The respective counsel did not cite any relevant authority. Our research has yielded two relevant authorities. The first is Din Mohamed vs. Lalji Visram & Co. [1937] (4 EACA) 1 a Kenya case. In that case, the defendant’s counsel applied for adjournment of the plaintiff’s suit on the ground, inter alia, that the principal defence witness was ill. The application for adjournment was disallowed whereupon the defendant’s counsel withdrew from the case. The trial court heard the plaintiff’s case and ultimately entered judgment for the plaintiff. A subsequent application to set aside the “exparte judgment” was dismissed by the trial court on grounds that the judgment so entered was not exparte.
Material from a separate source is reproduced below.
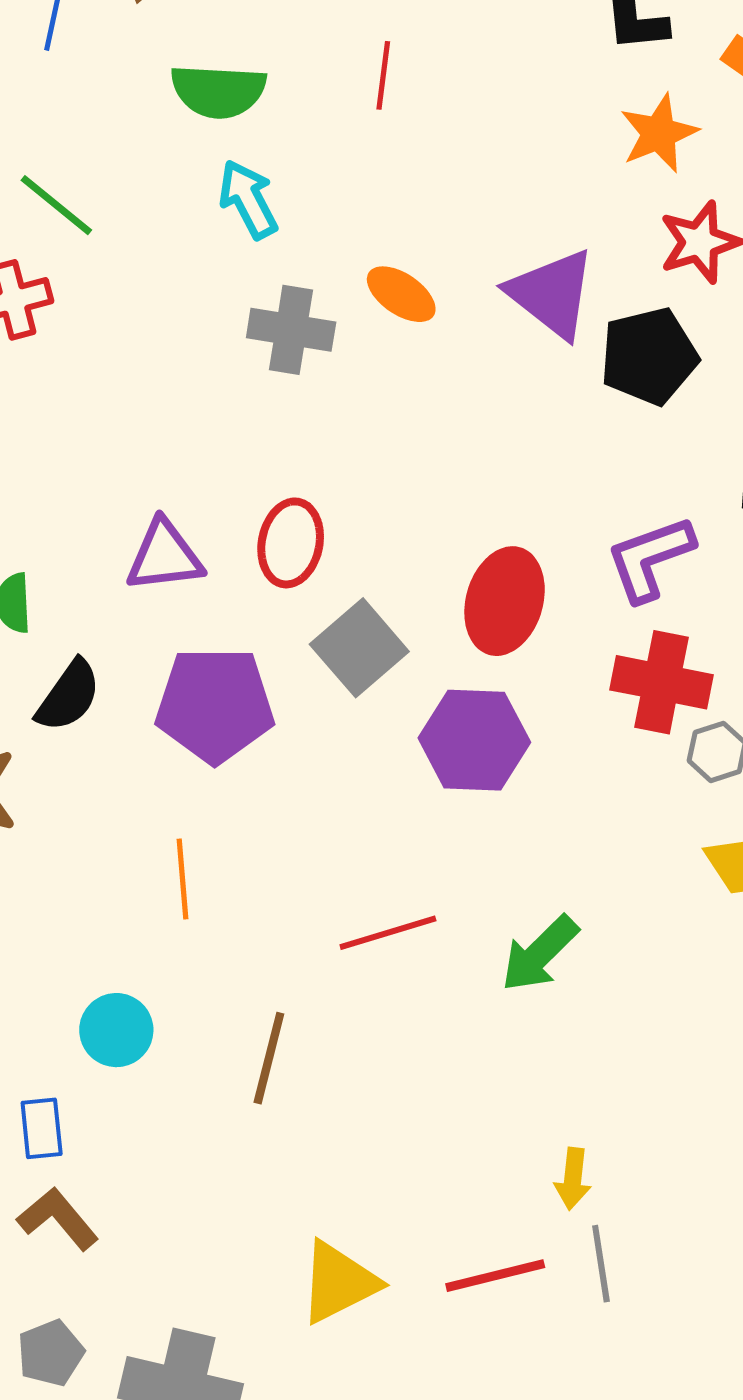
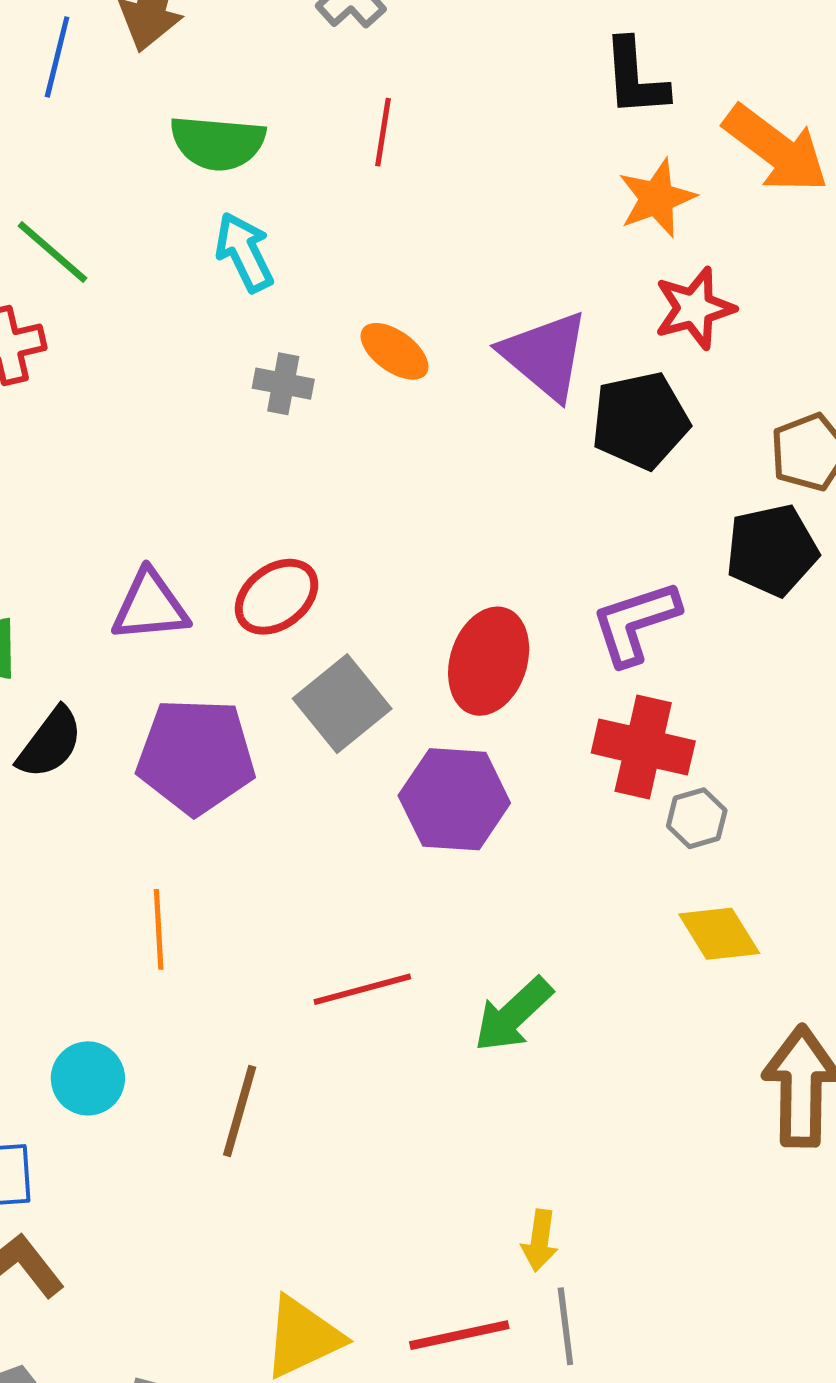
gray cross: (291, 330) -> (283, 384), size x0.7
red ellipse: (291, 543) -> (277, 597), turned 40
On appeal to the superior court, the decision of the trial court was reversed. On further appeal to the predecessor of this Court, it was held that, if a counsel duly instructed, on being refused an adjournment, elects to leave the court, and take no further part in the case, that fact alone does not constitute the proceedings ex parte. In the course of his judgment, Dalton, CJ. with whom the other members of the court agreed, said at page 5 last paragraph:

“The defendants cannot say that they had no opportunity of putting their case before the court. Whatever label is given to the proceedings of that date, the Magistrate on refusing an adjournment could only have proceeded to hear the case as he did, and if the plaintiff proved his case, enter judgment for him. On the facts here that was not in my opinion an ex parte judgment and the remedy of the defendants was to appeal and not to apply under Order IX Rule 24”. 

That case was followed by this Court in Mugachia vs. Mwakibundu [1984] KLR 572 which is even more relevant as “counter-claim” is considered as an independent suit.

In that case, the plaintiff’s advocate applied for adjournment of the suit on the hearing date. The application for adjournment was disallowed whereupon the plaintiffs advocate stated that he had no evidence to offer. The trial Judge unhesitatingly dismissed the suit. Thereafter, the plaintiff applied for the setting aside of the judgment under Order IXB Rules 4 Civil Procedure Rules. The application was dismissed by the trial Judge on the ground that there was no question of non-attendance.  The appellant filed two appeals. The first against the order dismissing the suit and the second, with leave of the court, against the order dismissing the application to set aside judgment.

At the hearing of the appeal the appellants counsel conceded that his decision to offer no evidence did not constitute the proceeding exparte. The Court made a finding that the decision to dismiss the suit was not made under Order IXB Rule 4 and dismissed the appeal against the order dismissing the application to set aside as misconceived.

This Court however allowed the appeal against the order dismissing the suit saying that was the proper course and that no leave was required to file such appeal.

The case of Magachia applies in the circumstances this case. It is clear that Order IXB Rule 4 (1) (now Order 12 Rule 3 (1) applies in cases of non-attendance – that is where the plaintiff or his counsel does not attend for hearing of the case in contrast to cases where the plaintiff or his advocate has in fact attended the hearing of the suit but for one reason or another fails to prosecute the suit or counter-claim as the case may be as happened in the present case.

It follows that Order IX Rule 4 (1) did not apply in the circumstances of the case and the counter-claim was not dismissed under that rule. Indeed the superior court did not say so. Accordingly the order dismissing the counter-claim was appealable as of right.

In the light of the foregoing, the application is misconceived. It is dismissed with costs to the appellant/respondent.

Dated and delivered at Kisumu this 13th day of April, 2011.

P. K. TUNOI
………………………

JUDGE OF APPEAL

 

E. O. O’KUBASU
……………………………

JUDGE OF APPEAL

 

E. M. GITHINJI

……………………….
JUDGE OF APPEAL
 
I certify that this is a true copy of the original.